In his written ruling, the judge wrote that Trebby ordering Asprey and Glustrom not to display a banner was a legitimate part of his job. Trebby testified in state court that concerns about potential traffic obstruction in the parking lot gave authorities reason to restrict speech in the lot by ordering Asprey and Glustrom only display the banner in a designated demonstration area. Trebby could reasonably have found probable cause to arrest them on suspicion of interference, even if that was not the case charged, Skavdahl wrote.
“A prudent, reasonable and cautious police officer in Lt. Trebby’s position would reasonably and objectively believe plaintiffs were committing the crime of misdemeanor interference,” Skavdahl wrote. The judge ruled that qualified immunity, which protects government officials from lawsuits for reasonable actions taken as job duties that do not violate already established rights, as applied in Trebby's case.
Because Skavdahl found Trebby did not violate the protesters’ constitutional rights, the community college and its police department were necessarily not liable for the claims against them.

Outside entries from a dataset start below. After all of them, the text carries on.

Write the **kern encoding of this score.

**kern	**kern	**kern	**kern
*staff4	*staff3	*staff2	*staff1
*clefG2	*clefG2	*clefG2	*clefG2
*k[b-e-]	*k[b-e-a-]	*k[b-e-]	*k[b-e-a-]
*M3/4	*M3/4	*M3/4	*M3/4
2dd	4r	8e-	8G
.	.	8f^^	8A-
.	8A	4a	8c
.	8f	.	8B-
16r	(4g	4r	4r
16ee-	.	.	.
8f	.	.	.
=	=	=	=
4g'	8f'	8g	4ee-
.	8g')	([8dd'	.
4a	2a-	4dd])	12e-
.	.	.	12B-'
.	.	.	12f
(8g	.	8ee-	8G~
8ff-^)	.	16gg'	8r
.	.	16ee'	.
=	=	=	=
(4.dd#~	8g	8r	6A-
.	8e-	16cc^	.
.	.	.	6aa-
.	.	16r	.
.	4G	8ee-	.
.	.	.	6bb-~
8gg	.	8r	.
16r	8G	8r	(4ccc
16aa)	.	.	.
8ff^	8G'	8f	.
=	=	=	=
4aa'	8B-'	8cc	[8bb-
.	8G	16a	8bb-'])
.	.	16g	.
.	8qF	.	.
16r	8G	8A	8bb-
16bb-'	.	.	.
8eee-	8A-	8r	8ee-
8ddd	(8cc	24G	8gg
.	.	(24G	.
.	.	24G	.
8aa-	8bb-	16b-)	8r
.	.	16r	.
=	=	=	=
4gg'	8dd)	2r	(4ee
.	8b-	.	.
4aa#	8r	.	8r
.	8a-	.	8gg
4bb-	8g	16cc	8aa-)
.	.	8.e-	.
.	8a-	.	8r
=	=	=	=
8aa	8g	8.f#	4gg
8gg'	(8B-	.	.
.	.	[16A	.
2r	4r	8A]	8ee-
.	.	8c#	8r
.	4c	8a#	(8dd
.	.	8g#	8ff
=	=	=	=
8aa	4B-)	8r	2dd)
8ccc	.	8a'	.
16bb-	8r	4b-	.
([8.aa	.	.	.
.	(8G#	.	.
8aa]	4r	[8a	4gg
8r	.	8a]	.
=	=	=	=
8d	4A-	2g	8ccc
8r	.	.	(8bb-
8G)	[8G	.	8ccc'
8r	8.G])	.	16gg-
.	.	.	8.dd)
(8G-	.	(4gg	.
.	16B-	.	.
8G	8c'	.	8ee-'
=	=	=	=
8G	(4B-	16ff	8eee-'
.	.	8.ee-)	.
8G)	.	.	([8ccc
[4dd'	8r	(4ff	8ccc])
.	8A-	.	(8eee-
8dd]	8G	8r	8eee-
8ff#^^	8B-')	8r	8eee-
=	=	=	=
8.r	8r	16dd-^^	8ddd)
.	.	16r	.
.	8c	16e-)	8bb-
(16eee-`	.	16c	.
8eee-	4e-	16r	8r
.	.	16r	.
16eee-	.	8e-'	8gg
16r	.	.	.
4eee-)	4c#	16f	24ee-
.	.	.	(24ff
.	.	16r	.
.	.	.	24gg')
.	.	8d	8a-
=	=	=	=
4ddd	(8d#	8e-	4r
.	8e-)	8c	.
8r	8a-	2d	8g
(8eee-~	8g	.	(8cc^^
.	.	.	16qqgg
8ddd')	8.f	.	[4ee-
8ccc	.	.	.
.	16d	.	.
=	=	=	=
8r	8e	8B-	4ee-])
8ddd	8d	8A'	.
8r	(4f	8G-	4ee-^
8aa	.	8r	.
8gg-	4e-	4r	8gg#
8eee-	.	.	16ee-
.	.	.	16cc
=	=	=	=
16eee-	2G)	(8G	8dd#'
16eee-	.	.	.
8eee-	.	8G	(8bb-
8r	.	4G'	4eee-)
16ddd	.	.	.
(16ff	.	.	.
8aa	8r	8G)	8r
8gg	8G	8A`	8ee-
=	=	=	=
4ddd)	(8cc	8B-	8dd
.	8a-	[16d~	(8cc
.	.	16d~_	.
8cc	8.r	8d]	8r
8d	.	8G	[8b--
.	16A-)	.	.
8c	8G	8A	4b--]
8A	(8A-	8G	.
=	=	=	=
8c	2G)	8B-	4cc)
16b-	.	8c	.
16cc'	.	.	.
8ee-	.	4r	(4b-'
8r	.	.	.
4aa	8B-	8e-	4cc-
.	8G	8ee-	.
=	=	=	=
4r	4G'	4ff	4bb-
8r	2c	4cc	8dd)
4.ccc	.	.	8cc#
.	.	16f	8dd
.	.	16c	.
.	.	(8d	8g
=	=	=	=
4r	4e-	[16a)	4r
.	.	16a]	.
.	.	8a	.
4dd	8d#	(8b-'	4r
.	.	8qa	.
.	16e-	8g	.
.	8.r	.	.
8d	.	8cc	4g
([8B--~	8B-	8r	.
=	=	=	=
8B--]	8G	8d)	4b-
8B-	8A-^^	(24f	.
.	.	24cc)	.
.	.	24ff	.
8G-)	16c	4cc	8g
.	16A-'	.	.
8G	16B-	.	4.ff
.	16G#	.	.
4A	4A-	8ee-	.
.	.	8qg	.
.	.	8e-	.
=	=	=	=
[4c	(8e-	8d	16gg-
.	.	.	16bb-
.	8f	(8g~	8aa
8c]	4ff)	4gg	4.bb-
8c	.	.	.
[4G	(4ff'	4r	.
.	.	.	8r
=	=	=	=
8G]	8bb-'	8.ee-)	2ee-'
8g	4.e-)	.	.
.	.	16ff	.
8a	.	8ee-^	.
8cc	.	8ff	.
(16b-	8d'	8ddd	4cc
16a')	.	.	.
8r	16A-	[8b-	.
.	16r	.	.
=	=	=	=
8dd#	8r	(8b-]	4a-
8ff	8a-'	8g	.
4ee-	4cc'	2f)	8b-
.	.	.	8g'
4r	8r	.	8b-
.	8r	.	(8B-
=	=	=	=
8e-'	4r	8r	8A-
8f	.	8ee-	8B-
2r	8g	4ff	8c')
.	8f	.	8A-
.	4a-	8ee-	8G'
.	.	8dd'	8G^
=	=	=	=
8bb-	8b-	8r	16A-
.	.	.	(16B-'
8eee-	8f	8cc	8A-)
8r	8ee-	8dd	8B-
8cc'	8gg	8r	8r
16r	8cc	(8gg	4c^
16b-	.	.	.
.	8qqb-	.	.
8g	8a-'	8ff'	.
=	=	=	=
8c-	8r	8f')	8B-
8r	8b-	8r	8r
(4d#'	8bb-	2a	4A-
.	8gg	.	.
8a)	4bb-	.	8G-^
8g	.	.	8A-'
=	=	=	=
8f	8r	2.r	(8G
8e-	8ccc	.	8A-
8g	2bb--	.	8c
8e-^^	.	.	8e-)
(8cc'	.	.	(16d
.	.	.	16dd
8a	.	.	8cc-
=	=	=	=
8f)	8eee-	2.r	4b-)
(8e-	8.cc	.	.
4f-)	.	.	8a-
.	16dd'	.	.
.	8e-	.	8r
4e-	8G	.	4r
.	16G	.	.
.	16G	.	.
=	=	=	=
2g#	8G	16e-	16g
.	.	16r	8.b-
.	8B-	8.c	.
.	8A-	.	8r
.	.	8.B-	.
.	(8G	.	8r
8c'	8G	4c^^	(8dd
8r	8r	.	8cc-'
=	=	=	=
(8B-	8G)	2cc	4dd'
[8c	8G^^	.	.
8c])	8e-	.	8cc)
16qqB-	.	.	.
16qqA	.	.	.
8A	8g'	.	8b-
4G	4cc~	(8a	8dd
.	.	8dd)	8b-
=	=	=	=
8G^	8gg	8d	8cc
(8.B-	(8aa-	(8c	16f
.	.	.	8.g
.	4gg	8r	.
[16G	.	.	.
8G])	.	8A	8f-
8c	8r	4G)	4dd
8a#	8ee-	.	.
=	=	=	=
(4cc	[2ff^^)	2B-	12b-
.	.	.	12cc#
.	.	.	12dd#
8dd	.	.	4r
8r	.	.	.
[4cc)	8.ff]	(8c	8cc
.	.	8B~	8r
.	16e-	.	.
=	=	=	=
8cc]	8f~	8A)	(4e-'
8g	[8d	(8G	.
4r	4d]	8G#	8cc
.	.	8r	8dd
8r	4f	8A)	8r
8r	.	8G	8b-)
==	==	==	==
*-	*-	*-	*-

The judge wrote in his decision, however, that even if he had found otherwise, the government would not have been liable because Killmer did not establish a civil rights violation would have been highly predictable or plainly obvious.
By Friday, Killmer had not yet filed a notice of appeal in the case, which drew national press years ago, when Peabody asked the court to strike lyrics from John Prine’s “Paradise” that Killmer had included in legal filings. The 1971 song is critical of Peabody’s mining activities in Kentucky. A magistrate ruled against Peabody on that matter in September 2015. After the case received national attention, a representative for Prine thanked Killmer for defending the song’s lyrics and invited him to a 2016 Prine concert in Colorado, which he attended along with Asprey and Glustrom, according to Killmer’s statements and emails provided by Prine’s management.